Florian Peters, das ist der Preisträger, hat nach Studien der Ostereuropäischen Geschichte, der Politischen Wissenschaft und der Germanistik in Kiel, Poznan und Berlin 2014 seine Dissertation zum Thema „Revolution der Erinnerung. Der Zweite Weltkrieg in der Geschichtskultur des spätsozialistischen Polen, 1976-1989“ vorgelegt. Diese Arbeit zeichnen wir heute aus, wegen der besonderen Vorzüge, die sie neben den handwerklichen Fundamenten hat; denn die Absicherung in einem reichhaltigen Archiv- und Quellencorpus, darstellerische Qualität, eine klare, thesengeführte Argumentation vor dem souverän genutzten Hintergrund der Forschung, das war Grundbedingung. Beeindruckend war darüber hinaus für uns, ältere Menschen, die wir alle im Vorstand sind, zunächst die in den Grundlagen wie in den Details so überraschende wie überzeugende, die neuartige Aufklärung über eine Geschichte, die wir als Zeitzeugen erlebt hatten und zu kennen meinten, und die wir als einen Prozess binär codiert hatten, in dem sich auch in Polen die Staatssozialistische Gesellschaft hier dank der heldenhaften Aktionen der Solidarnosc dort letztlich auflöst. Peters zeigt diesen Prozess jetzt als überraschendes, keineswegs einfach dual zu codierendes Geflecht von Ereignissen und Akteuren, zwischen „staatssozialistischer Memorialpolitik“, national-kommunistischem und national-katholischem Narrativ, innerhalb der professionellen sowie der parteiamtlichen Historiographie und in der Dynamik eines Prozesses von kollektivistischen zu individualistischen Perspektiven. Aber wie war diese neue Sichtweise so überzeugend möglich, dass wir so bereitwillig unsere alten Ansichten aufgegeben haben? Da steckt die historiographische Leistung, fundiert in mehreren Dimensionen seiner Arbeit, von denen ich drei besonders hervorheben will:
-    Florian Peters organisiert, das zuerst, die Geschichte, die er erzählt, über einen Leitbegriff, nämlich „Erinnerungskultur“, die er als Konstruktion einer Praxis versteht, die in ihren Akteuren und Themen, Fronten und Ambitionen die gesellschaftlichen Auseinandersetzungen zugleich erzeugt und strukturiert.
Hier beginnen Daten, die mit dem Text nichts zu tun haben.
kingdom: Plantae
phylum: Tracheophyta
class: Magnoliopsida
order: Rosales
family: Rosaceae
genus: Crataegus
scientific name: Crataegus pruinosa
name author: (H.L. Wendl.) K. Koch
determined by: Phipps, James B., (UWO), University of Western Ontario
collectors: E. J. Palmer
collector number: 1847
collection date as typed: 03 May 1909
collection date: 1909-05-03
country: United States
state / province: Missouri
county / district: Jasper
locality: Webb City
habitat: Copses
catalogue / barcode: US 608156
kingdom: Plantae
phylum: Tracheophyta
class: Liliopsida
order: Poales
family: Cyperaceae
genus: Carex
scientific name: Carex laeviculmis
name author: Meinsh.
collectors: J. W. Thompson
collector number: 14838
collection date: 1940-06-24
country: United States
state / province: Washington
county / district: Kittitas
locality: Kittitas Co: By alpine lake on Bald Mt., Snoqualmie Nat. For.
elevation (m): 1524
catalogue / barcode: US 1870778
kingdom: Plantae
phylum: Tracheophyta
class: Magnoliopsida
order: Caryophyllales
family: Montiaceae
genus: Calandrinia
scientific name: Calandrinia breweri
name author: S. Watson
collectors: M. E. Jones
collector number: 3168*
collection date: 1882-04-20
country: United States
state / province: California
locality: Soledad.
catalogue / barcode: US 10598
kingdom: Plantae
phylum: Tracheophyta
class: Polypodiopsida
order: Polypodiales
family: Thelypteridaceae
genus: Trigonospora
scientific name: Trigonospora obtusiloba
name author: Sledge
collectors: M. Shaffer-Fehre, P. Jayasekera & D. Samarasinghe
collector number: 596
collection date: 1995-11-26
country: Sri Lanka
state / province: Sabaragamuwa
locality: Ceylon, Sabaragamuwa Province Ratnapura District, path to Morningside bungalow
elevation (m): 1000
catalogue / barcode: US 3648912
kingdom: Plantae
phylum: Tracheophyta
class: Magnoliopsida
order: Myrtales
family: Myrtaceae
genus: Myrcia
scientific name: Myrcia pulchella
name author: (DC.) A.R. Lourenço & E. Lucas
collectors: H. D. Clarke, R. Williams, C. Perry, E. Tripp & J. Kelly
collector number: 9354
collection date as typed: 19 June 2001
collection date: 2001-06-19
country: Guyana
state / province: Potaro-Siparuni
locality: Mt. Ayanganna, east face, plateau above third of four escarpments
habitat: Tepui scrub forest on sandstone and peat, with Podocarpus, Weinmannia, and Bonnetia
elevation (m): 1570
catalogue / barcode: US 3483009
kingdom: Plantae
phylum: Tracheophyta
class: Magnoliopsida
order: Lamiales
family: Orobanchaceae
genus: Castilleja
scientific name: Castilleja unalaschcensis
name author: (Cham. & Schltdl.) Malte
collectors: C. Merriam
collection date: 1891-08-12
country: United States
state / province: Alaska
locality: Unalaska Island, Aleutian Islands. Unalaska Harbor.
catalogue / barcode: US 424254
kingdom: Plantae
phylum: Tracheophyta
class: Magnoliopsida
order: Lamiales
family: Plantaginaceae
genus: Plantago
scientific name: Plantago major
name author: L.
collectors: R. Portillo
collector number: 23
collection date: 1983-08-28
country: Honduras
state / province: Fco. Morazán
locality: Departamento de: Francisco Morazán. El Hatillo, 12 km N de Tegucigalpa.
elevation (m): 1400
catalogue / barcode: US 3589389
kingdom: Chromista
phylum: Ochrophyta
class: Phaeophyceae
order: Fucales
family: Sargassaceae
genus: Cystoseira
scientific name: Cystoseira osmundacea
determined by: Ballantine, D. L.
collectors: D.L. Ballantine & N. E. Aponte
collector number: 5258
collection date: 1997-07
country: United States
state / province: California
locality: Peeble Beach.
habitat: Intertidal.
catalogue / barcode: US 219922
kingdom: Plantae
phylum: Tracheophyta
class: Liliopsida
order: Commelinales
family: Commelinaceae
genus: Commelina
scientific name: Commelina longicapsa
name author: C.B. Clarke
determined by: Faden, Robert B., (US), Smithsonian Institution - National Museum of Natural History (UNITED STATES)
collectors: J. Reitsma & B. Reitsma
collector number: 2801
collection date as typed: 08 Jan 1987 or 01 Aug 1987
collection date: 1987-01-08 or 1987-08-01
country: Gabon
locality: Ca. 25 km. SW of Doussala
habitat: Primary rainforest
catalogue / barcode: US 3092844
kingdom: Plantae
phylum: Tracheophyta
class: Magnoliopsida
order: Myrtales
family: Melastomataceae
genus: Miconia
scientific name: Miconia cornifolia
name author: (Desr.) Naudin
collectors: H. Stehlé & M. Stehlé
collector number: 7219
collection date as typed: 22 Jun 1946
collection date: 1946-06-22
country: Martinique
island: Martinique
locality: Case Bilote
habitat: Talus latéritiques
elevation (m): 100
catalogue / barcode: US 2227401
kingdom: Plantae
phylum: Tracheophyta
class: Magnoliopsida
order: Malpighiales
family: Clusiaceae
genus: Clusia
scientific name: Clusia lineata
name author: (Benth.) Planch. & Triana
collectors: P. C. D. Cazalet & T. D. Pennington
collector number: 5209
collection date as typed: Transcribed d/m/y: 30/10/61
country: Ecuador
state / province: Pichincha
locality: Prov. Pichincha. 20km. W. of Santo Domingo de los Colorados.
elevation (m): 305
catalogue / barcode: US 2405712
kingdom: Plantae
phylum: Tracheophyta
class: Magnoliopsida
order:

Das ist, bis 1989, ein „Kampf um Wahrheit“, der als Kampf um die wahre Geschichte Polens, ihre Deutung und ihre aktuelle Geltung, ausgetragen wird – wesentlich vom zweiten Weltkrieg bestimmt, wie seine vier exemplarischen Themen zeigen: die doppelte Besatzung durch die Deutschen und die Sowjetunion, Katyn als unantastbares Tabu und antisowjetischen Code, die Aneignung der Widerstandstradition und des Warschauer Aufstands sowie die Grenzen des nationalen Narrativs in der Wahrnehmung des Holocaust. In diesen Themen strukturiert sich die polnische Welt nach Innen und Außen, bildet sie Gegenwart, Vergangenheit Zukunft;
-    Er sortiert dabei, zweitens, gegen die einfache und duale Schematisierung von zwei Lagern, die so naheliegend scheint, die polnische Welt neu, zeigt nicht nur Differenzen zwischen offizieller und alternativer Erinnerungskultur, sondern auch Gemeinsamkeiten zwischen den Lagern und Akteuren, Nähe und Distanz selbst an unerwarteter Stelle, etwa die ebenfalls holistische Argumentation des katholischen Narrativs trotz inhaltlicher Differenz, die Morde von Katyn als den kontinuierlich scharfen Dissenspunkt, die Folgen für das Handeln in dieser Gemengelage zwischen Dissens und Konsens, bis hin zu den Selbsttäuschungen, denen der Staat erlag, weil er sich im Konsens mit dem Volk und seiner Erinnerungskultur wähnte und sogar meinte Wahlen erlauben zu können – in denen er dann 1989 unterging;
-    Das führt schon zu der dritten Dimension, die aus dieser Arbeit mehr macht als eine handwerklich herausragende Leistung. Sie lehrt uns vielmehr, nicht nur die Geschichte Polens bis 1989 besser zu sehen, sondern auch unsere Urteile als die Vorurteile der Zeitzeugen zu problematisieren, bis hin zu dem – aus deutscher Perspektive – so irritierenden Befund, dass vor dem Hintergrund der polnischen Erinnerungskultur ein für uns emotional so stark besetztes Ereignis wie Willy Brandts Kniefall am Denkmal des Warschauer Ghettos in der polnischen Wahrnehmung ein problematisches Ereignis war, oder, jetzt für den polnischen Diskurs, welche Bedeutung z.B. die politischen Konflikte um die Holocaust-Erinnerung und den Antisemitismus im nationalen Narrativ bis heute haben.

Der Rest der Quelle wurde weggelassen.